Umbraco Forms has a honeypot field built-in – this is a hidden text field that looks tempting to bots, so they fill it in. If a form is submitted with a value in that field, Umbraco Forms will reject the submission. The bot hitting our site was totally falling for the honeypot - great! So what’s the problem? When Umbraco Forms rejects that submission it also logs that rejection.

Logging is a non-trivial concern in performance-critical applications. In Umbraco, every log entry is a disk write operation by default. So, although the site would normally be able to handle this level of traffic easily, these POST requests are resulting in a disk write (which in an Azure Web App is actually a network request under the hood) – gobbling up IO and slowing the site down.

2. Surface controllers

We had a bigger problem with our surface controllers. Surface controllers use a hidden ufprt field to store an encrypted value for routing form submissions. If there’s a problem with this field, i.e. Umbraco can’t decrypt it, an error is thrown.

The bot spamming us was stuffing that field with SQL in the vain hope of carrying out an SQL Injection. Of course Umbraco was unable to decrypt that into a valid ufprt value so threw an error.

So, just like with Umbraco Forms we have an error being logged for each of these requests, with the added overhead of an Exception being thrown.

2.1 reCAPTCHA

There was another problem with our surface controllers: reCAPTCHA.

Like a lot of other .NET projects, we use an attribute on our controllers to handle reCAPTCHA validation. The problem is that this validation was running before Umbraco tried to decrypt the ufprt field – so as well as the exception and extra writes to disk, every request was also making an HTTP request to the reCAPTCHA API, gobbling up precious TCP threads.

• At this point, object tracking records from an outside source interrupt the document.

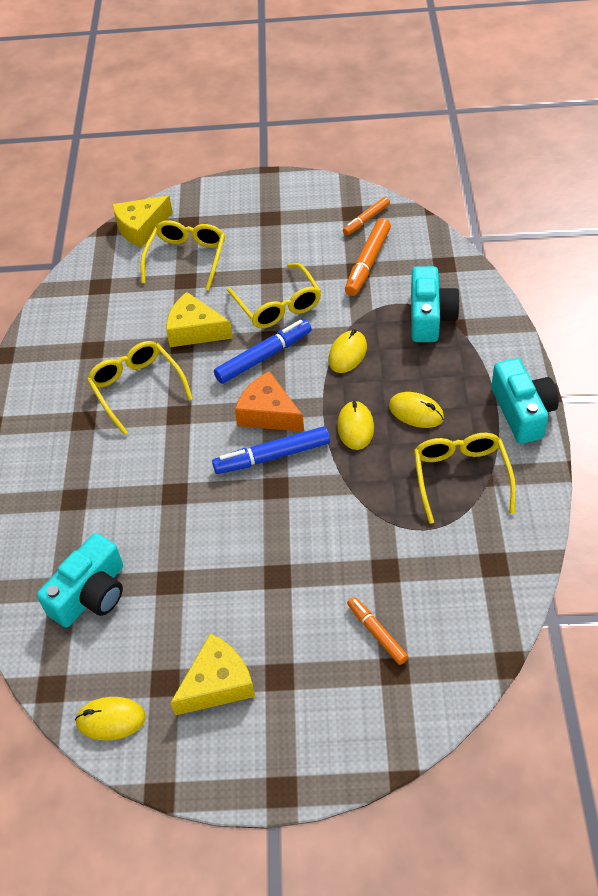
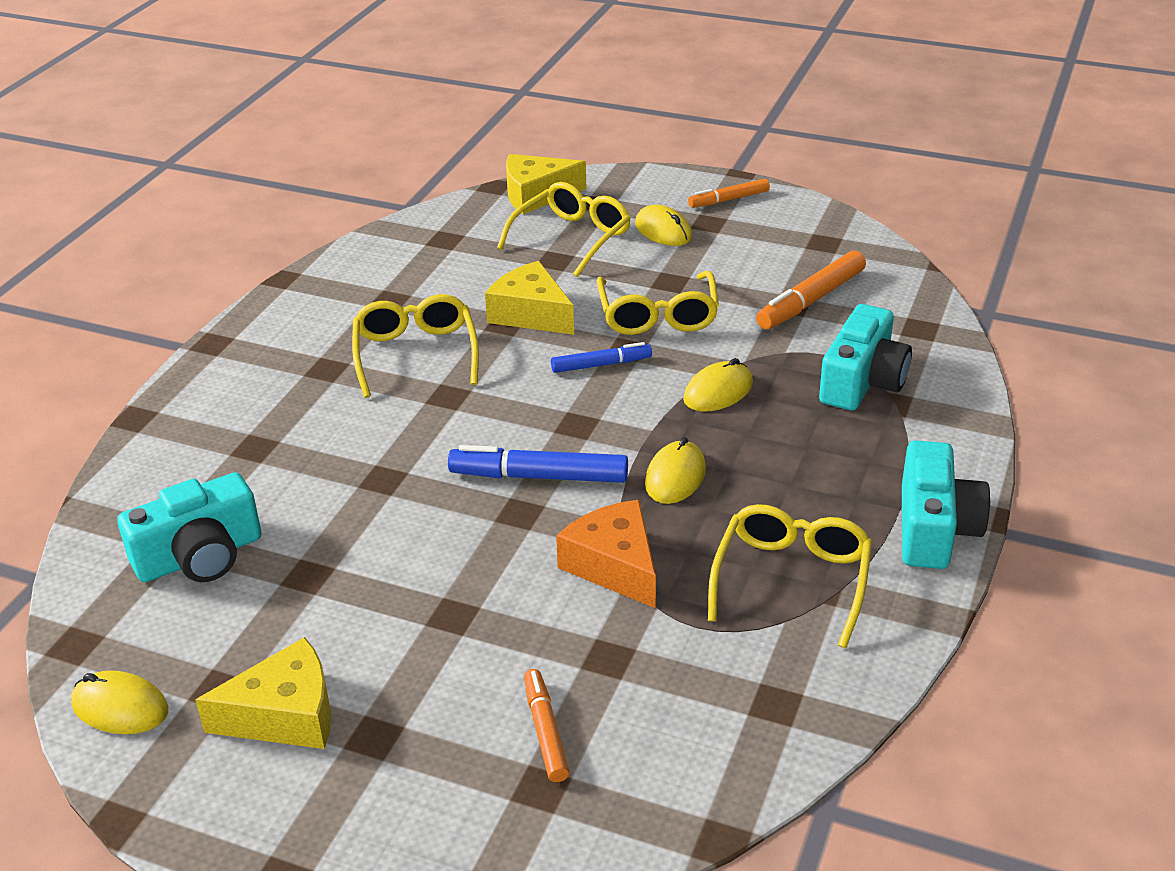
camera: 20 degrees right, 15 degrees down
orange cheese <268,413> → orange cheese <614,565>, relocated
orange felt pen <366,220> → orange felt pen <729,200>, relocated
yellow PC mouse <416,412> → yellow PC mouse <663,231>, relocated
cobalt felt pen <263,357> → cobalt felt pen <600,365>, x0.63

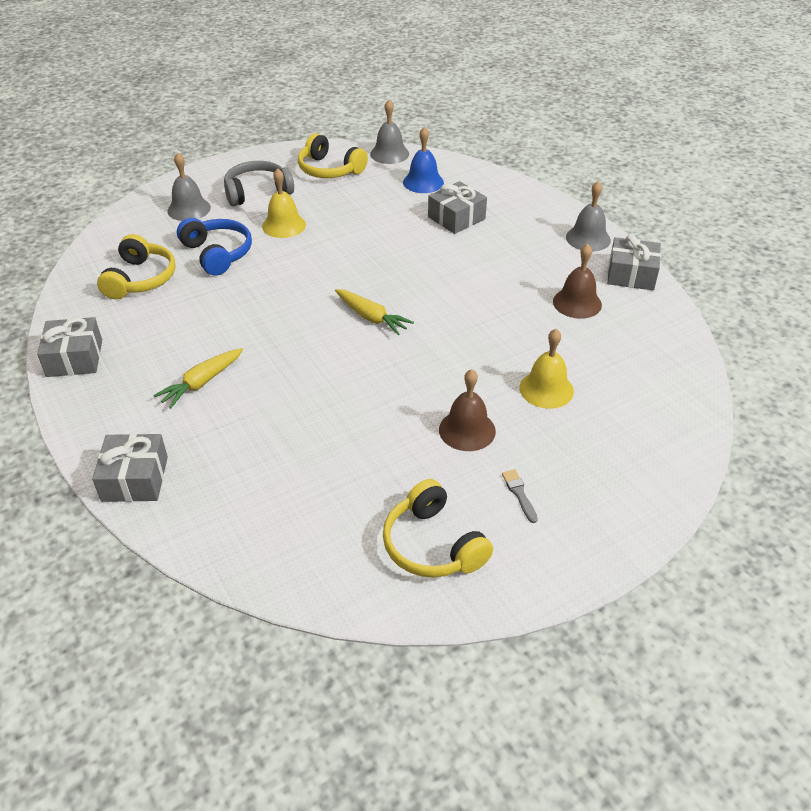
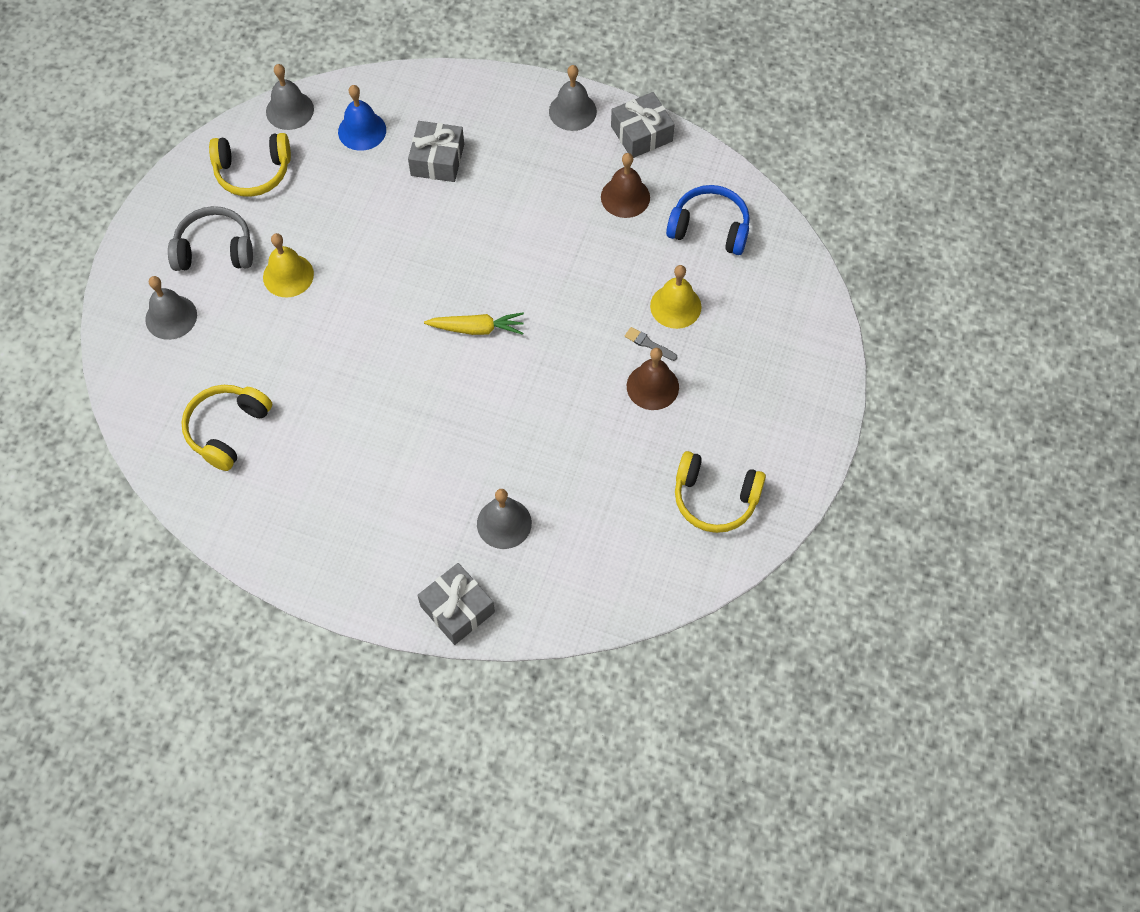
camera: 40 degrees left, 20 degrees up
grey wrapped gift <75,358> → -
yellow root vegetable <202,382> → -
- → grey bell <504,523>
cobalt over-ear headphones <217,254> → cobalt over-ear headphones <709,228>, relocated
grey paintbrush <519,494> → grey paintbrush <648,344>, relocated
yellow over-ear headphones <140,279> → yellow over-ear headphones <227,430>, 120 degrees counterclockwise
grey over-ear headphones <257,192> → grey over-ear headphones <215,250>, 60 degrees clockwise

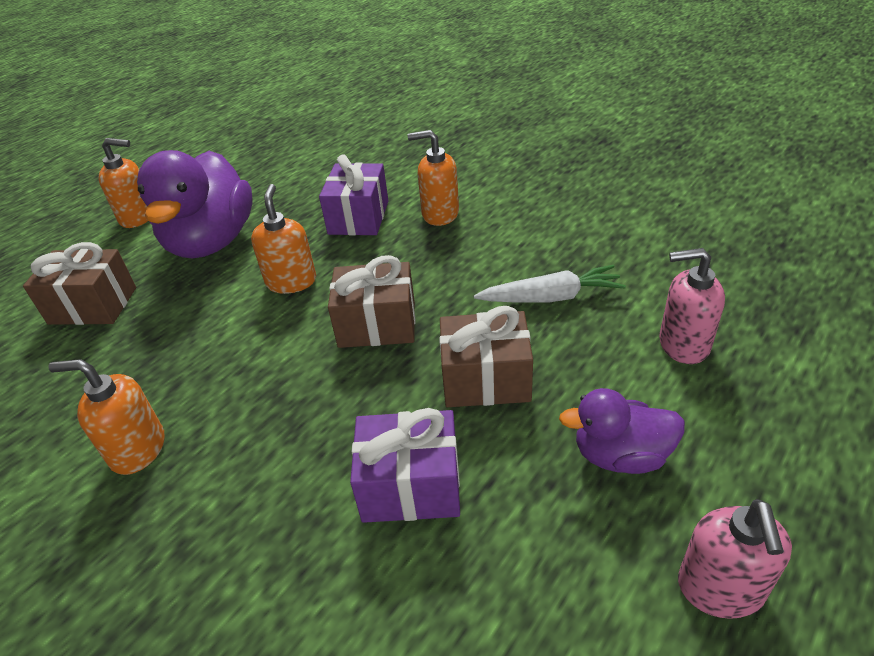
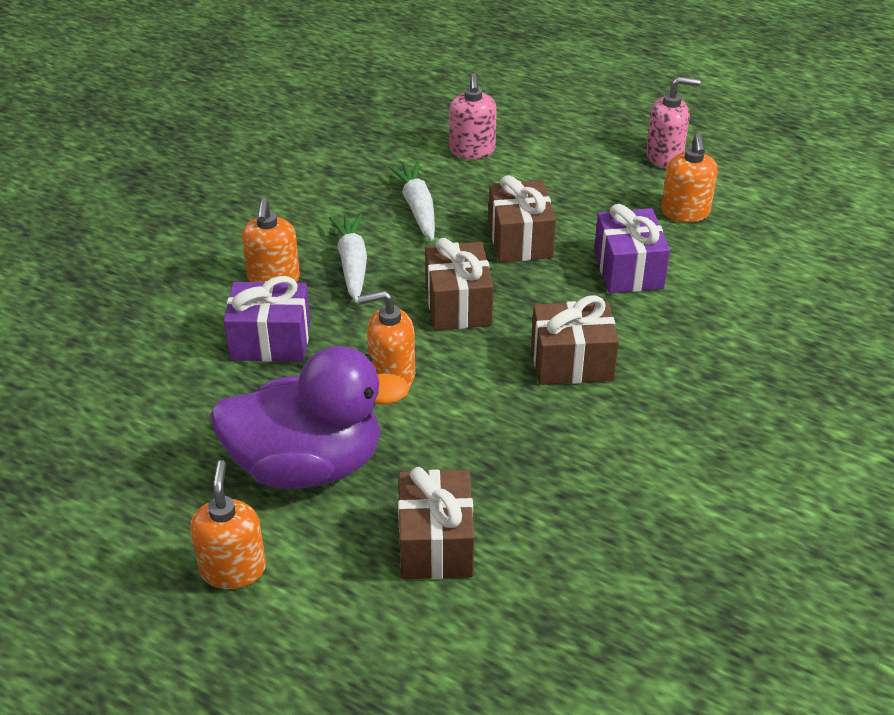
camera: 100 degrees left, 0 degrees up
purple duck <620,455> → -
- → white root vegetable <352,264>
- → brown wrapped gift <571,362>
orange soap pump <137,449> → orange soap pump <685,213>, relocated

We're serving all these requests!

On top of the errors themselves, we’re then returning a 500 error page for most of these requests.

These are dynamic/server-rendered pages on this site so they are using compute – it’s not a big deal, but we don’t want to be wasting those resources on bot requests.

Considerations

Sure, we could look at each of the individual problems above and solve for them but…

I still want to know about errors, so I need logging.
I still want to use reCAPTCHA to validate form submissions, especially from bots.
I still want to serve dynamic error pages (though there’s an argument to be made for better caching).

For legitimate traffic, I still want all of this to happen. For illegitimate traffic I don’t want our app to be responding at all - it’s a waste of resources. In fact, W3C’s Web Sustainability Guidelines recommend filtering suspicious activity for this reason.

We should be blocking this traffic at the edge, and that’s a job for the WAF - In this case Cloudflare.

The Solution

It’s time for a new WAF rule.

Fortunately, there’s a really simple rule that we can deploy in Cloudflare to block this traffic.

I set up a new Rate Limiting Rule with an expression that matches all POST requests, then rate limited it to 25 POST requests per IP address every 10 seconds before issuing a challenge.

No legitimate user is going to be making more than 20 POST requests in 20 seconds. You might even think that’s a little high, but we can only rate-limit by IP address, and multiple users will legitimately be sharing a single IP.

Here’s what that looks like in the portal:

The Result

3 million requests have been blocked since I deployed that rule yesterday and, most importantly, the site has remained online and performant for legitimate users throughout.